Dass traditionelle Geschlechterrollen noch lange nicht überholt, sondern tief in unserer Kultur verankert sind, wird Frauen heute oft erst richtig bewusst, wenn sie schwanger sind und sich damit auseinandersetzen müssen, wie sie ihr Leben als Mutter gestalten wollen. Im Nachdenken über Möglichkeiten und vor allem Hindernisse, Care-Arbeit und Beruf zu verbinden, wird deutlich, wie begrenzt die Wahlmöglichkeiten sind, wie wenig Flexibilität es gibt und wie sehr unsere Gesellschaft eine partnerschaftliche Rollenteilung verhindert.

Bei allen Ansprüchen für ihr Dasein als Eltern erleben viele Frauen, dass am Ende die überwiegende Last der Care-Arbeit bei ihnen liegt. Viel zu selten gibt es eine gerechte Teilung. Auch Männer erleben, wie wenig ihre Care-Arbeit vom Arbeitgeber respektiert und gefördert wird. Soziolog:innen sprechen von einer Retraditionalisierung der Geschlechterrollen. Die berufliche Entwicklung und Karriere von Frauen wird dadurch behindert und eingeschränkt.

Seit fast 100 Jahren kämpfen Feministinnen mutig für Geschlechtergerechtigkeit. Und bei allen Erfolgen müssen wir feststellen, dass viele Ziele noch lange nicht erreicht sind. Das betrifft auch das Grundrecht, über den eigenen Körper zu verfügen. Besonders deutlich wird dies in Bezug auf Schwangerschaft, Geburt und Elternwerden.

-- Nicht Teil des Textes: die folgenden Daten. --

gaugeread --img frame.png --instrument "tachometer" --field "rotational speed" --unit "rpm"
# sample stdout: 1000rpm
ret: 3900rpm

Am Frauenkörper offenbaren sich gesellschaftliche Machtverhältnisse, hier werden sie ausgetragen. Als Hebammen kennen wir gewaltvolle Szenen rund um die Geburt – Bilder, die in ihrer Symbolik nicht deutlicher sein könnten und sich tief eingraben, nicht nur in die Körper und Seelen von Frauen, sondern auch in Generationen von Auszubildenden bei Hebammen und Mediziner:innen. Es ist schockierend und bedrückend zu erfahren, dass sich diese Haltungen und Kulturen über Jahrzehnte nicht wesentlich verändert haben – wie tief strukturelle Gewalt in den Institutionen verankert ist und wie sie mit jeder neuen Generation in der Sozialisation der Berufsgruppen institutionell, in der Ausbildung und in persönlichen Beziehungen weitergegeben wird.

Frauenrechte sind Menschenrechte. Sie umzusetzen, ist ein langer Weg. In einem Arbeitsbereich, in dem der Frauenkörper im Fokus ist, erwächst den Berufsgruppen eine besondere Verantwortung – und ebenso die Chance für einen Wandel, strukturell und ganz unmittelbar. Denn Gewalt, Herabwürdigung und Diskriminierung ereignen sich in Beziehungen und bei aller Komplexität gibt es in jeder Situation Handlungsspielraum. Immer ist es möglich, einen Unterschied zu machen! Wir können wirksam sein, indem wir diese Situation für eine Frau, ein Paar, eine Familie frauenfreundlicher und damit menschlicher gestalten.